Carl Schurz Park overlooks the waters of Hell Gate and Wards Island in the East River, and is the site of Gracie Mansion (built for Archibald Gracie, 1799, enlarged c. 1811), the official residence of the Mayor of New York since 1942. There are tours of the restored building every Monday and Wednesday. The park's waterfront promenade is a deck built over the Franklin D. Roosevelt East River Drive, enclosing the roadway except on the side facing the East River. The park is bordered on the west by East End Avenue and on the south by Gracie Square, the extension of East 84th Street to the river. The East River Greenway, part of the Manhattan Waterfront Greenway, passes along the promenade platform.

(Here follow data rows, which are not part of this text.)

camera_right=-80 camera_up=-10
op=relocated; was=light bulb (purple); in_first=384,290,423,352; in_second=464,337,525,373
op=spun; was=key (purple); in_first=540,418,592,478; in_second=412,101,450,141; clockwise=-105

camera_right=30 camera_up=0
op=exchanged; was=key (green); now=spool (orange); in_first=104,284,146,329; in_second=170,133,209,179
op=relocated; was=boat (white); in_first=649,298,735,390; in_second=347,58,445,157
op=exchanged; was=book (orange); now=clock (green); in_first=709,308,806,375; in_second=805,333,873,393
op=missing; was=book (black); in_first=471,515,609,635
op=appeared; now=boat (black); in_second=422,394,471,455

The park contains winding, shady paths, green lawns, waterfront views, pickleball courts, basketball courts, a large playground for children, and two dog runs: one designated for larger dogs and one for smaller dogs. The park is maintained by Carl Schurz Park Conservancy, the oldest park conservancy in New York City, in partnership with the New York City Department of Parks and Recreation.

==History==
The bluff overlooking a curve in the East River at this point was named in 1646 by first recorded owner, Siebert Classen, "Hoorn's Hook", for his native Hoorn on the Zuider Zee. The first house on the site was built for Jacob Walton, a few years before the Revolution, when the picturesque location suddenly gained tactical importance in the control of the East River. In February 1776, the house and grounds were commandeered for an American battery of nine guns on the site. This drew British fire on September 15, 1776, in a mopping-up operation to secure all of Manhattan Island following the Battle of Long Island; the bombardment demolished Walton's house and forced an American withdrawal. The British kept an encampment on the site until Evacuation Day, 1783. Archibald Gracie leveled the remains of the star fort and constructed his timber-framed villa Gracie Mansion in 1799.

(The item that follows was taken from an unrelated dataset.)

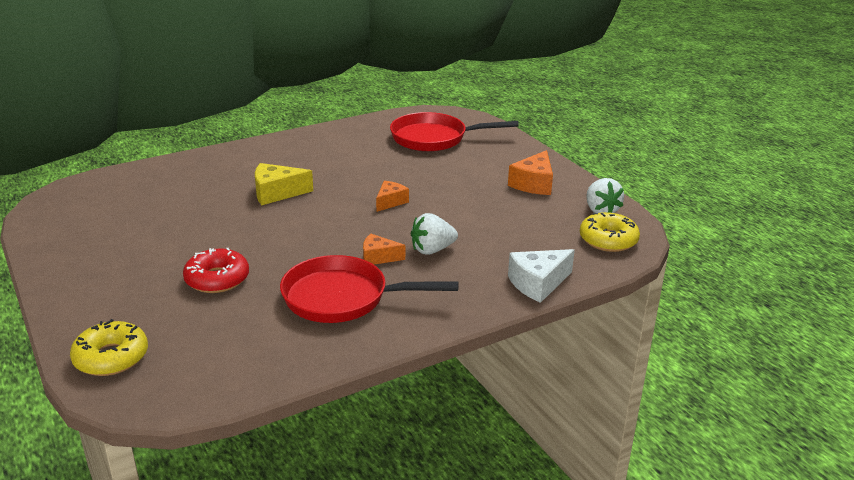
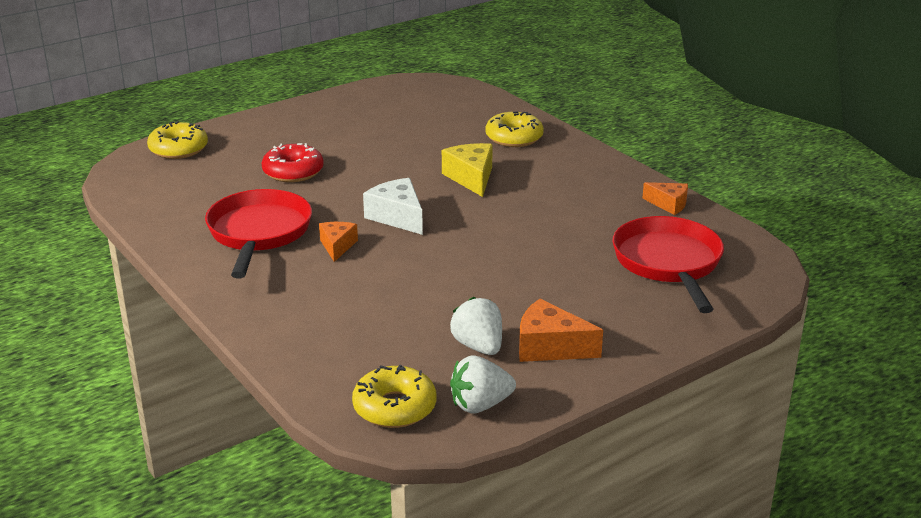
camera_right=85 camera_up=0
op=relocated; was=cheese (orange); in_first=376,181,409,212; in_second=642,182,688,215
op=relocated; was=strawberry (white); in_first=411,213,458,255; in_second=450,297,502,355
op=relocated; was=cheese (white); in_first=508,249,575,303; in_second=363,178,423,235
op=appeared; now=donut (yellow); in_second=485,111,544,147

The section of the park lying south of 86th Street (set aside as "East River Park" in 1876), where John Jacob Astor once had a villa, was used as a picnic ground when the northern section was acquired by the City of New York in 1891. The easternmost block of 86th Street was acquired subsequently, and the street de-mapped. A new landscape design by Calvert Vaux and Samuel Parsons was completed in 1902, several years after Vaux's death.

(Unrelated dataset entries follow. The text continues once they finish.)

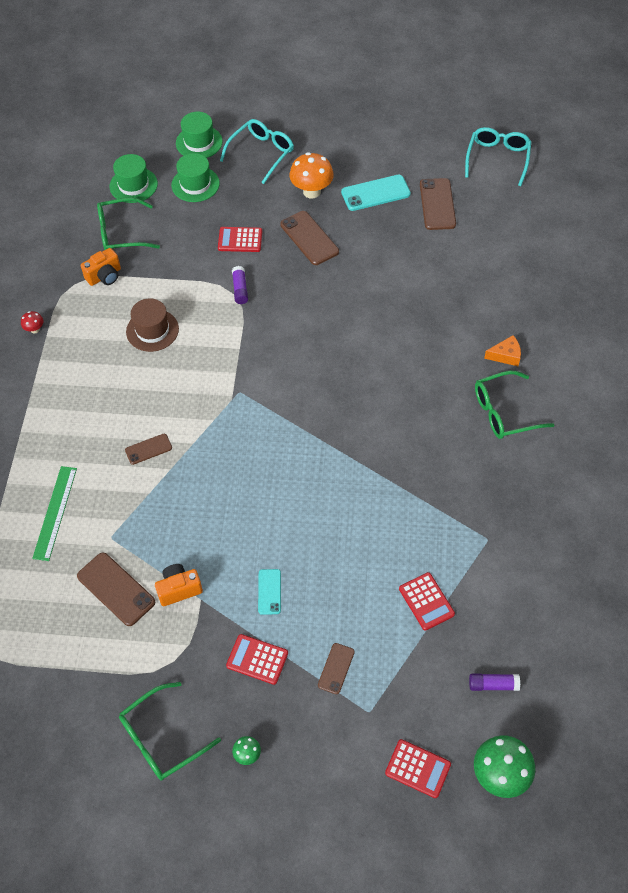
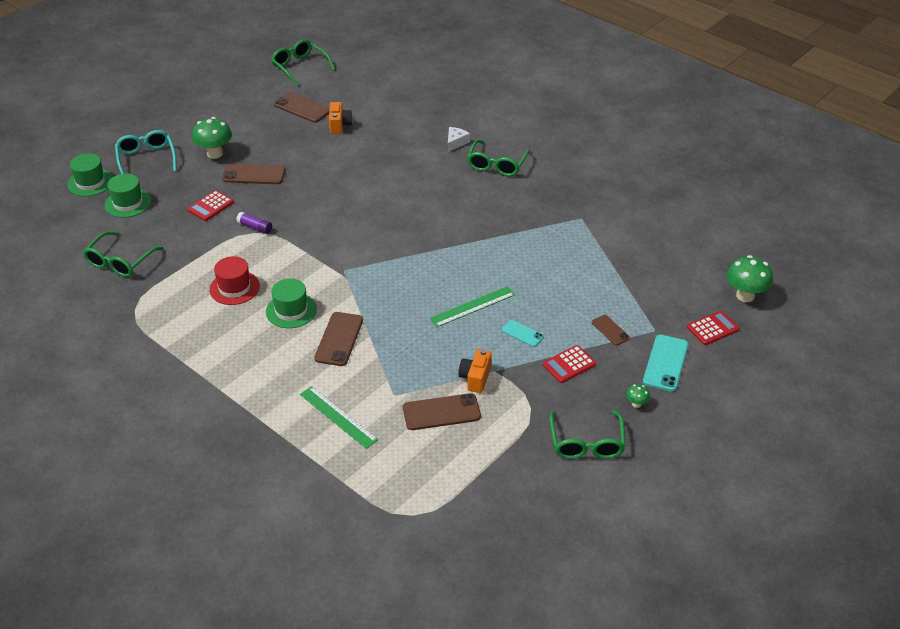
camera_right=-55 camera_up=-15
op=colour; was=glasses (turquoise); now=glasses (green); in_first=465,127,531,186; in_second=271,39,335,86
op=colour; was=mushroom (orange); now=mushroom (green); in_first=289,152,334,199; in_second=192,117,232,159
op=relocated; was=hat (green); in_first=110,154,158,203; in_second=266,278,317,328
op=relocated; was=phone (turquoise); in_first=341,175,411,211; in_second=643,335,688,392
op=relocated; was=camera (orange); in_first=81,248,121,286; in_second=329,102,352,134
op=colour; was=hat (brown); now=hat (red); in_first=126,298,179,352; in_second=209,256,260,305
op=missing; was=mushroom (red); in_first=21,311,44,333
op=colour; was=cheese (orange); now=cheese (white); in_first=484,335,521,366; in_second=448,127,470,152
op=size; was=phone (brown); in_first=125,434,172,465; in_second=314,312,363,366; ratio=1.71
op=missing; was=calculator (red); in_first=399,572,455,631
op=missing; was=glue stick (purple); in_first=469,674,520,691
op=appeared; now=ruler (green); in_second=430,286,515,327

East River Park was renamed Carl Schurz Park in 1911. The park was reconstructed in 1935 by Robert Moses, due to the creation of the FDR Drive, with revised landscaping by Maud Sargent. The park's restoration from a neglected state in the early 1970s was due to the energies of a neighborhood group, the not-for-profit Carl Schurz Park Conservancy (incorporated 1974), formed originally to clean up the park's single playground.

Carl Schurz Park served as the location for the climactic fight scene in Spike Lee's 2002 film 25th Hour, starring Edward Norton and Philip Seymour Hoffman.